• WHAT TO PRODUCE:
Retype each line below precisely and omit all images.

• DATA SHOWN:

------------------------------------------------

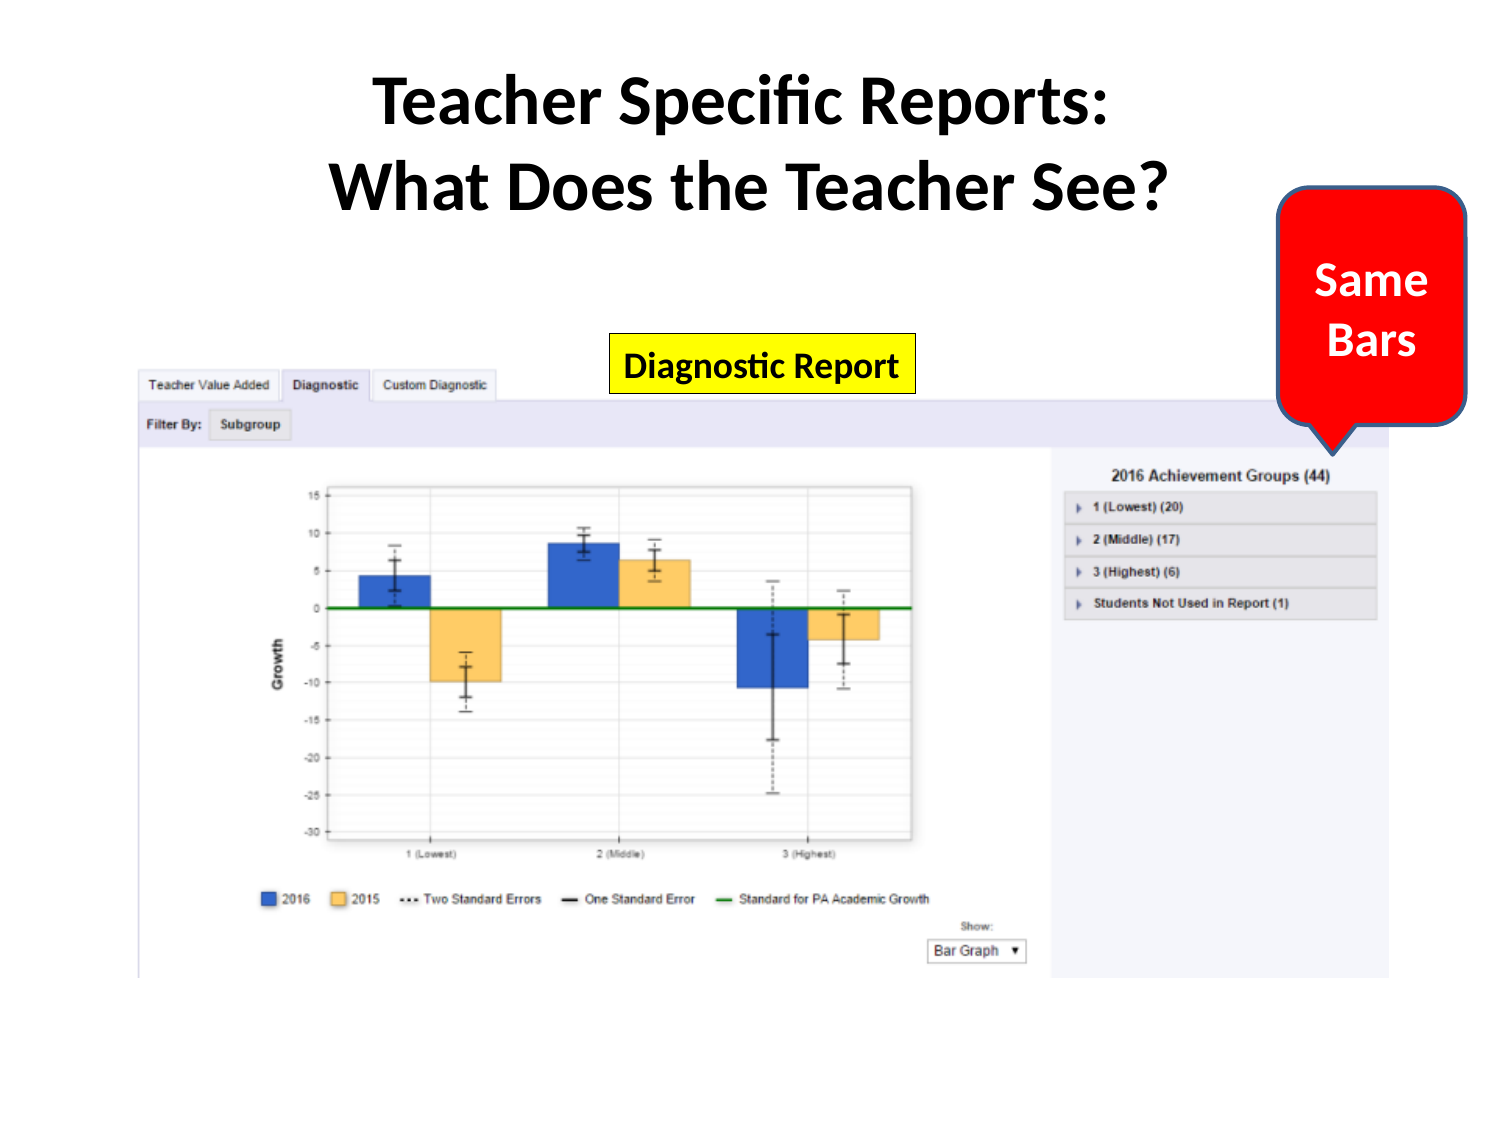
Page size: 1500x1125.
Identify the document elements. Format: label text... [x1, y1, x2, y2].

title Teacher Specific Reports: What Does the Teacher See? [75, 45, 1425, 233]
text_box Same Bars [1275, 185, 1468, 428]
text_box Diagnostic Report [609, 333, 916, 362]
picture [135, 363, 1389, 979]
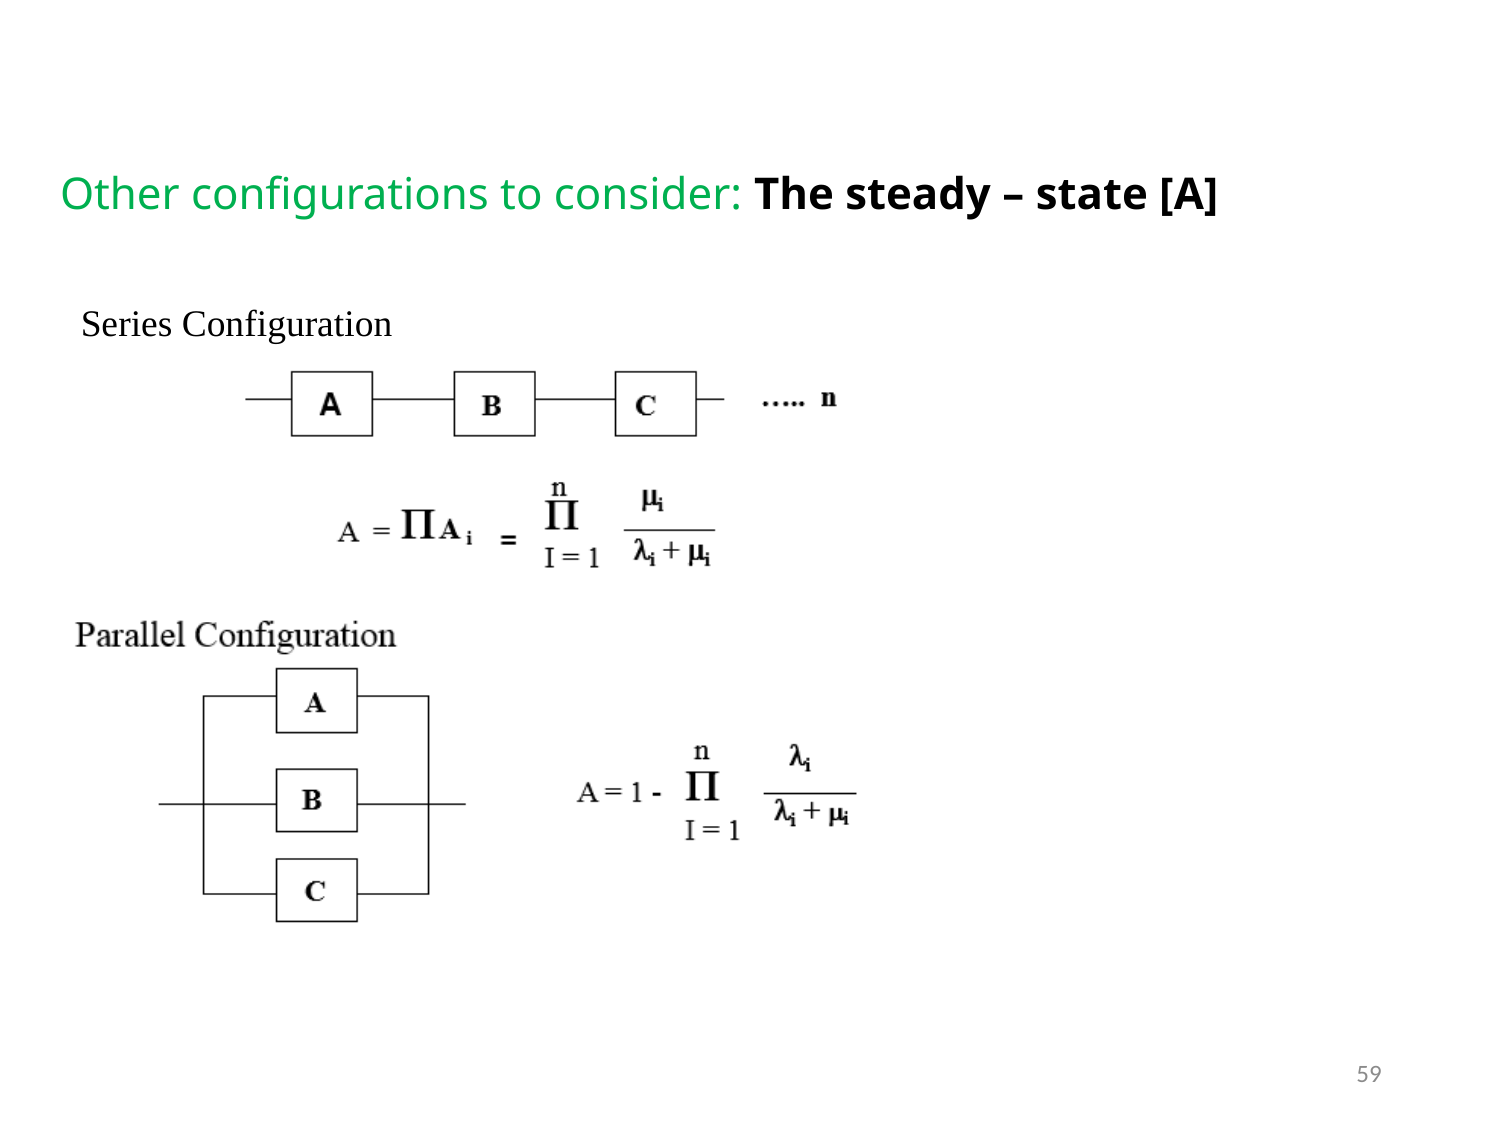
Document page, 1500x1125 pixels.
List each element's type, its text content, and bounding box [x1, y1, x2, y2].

------------------------------------------------

• RESULT OF THE TASK:
Page size: 1500x1125.
Identify the document elements. Format: label text... [x1, y1, x2, y2].

title Teacher Specific Reports: What Does the Teacher See? [75, 45, 1425, 233]
text_box Same Bars [1275, 185, 1468, 428]
text_box Diagnostic Report [609, 333, 916, 362]
picture [135, 363, 1389, 979]
Document page, 1500x1125 pixels.
List each element's type, its text content, and bounding box [x1, y1, x2, y2].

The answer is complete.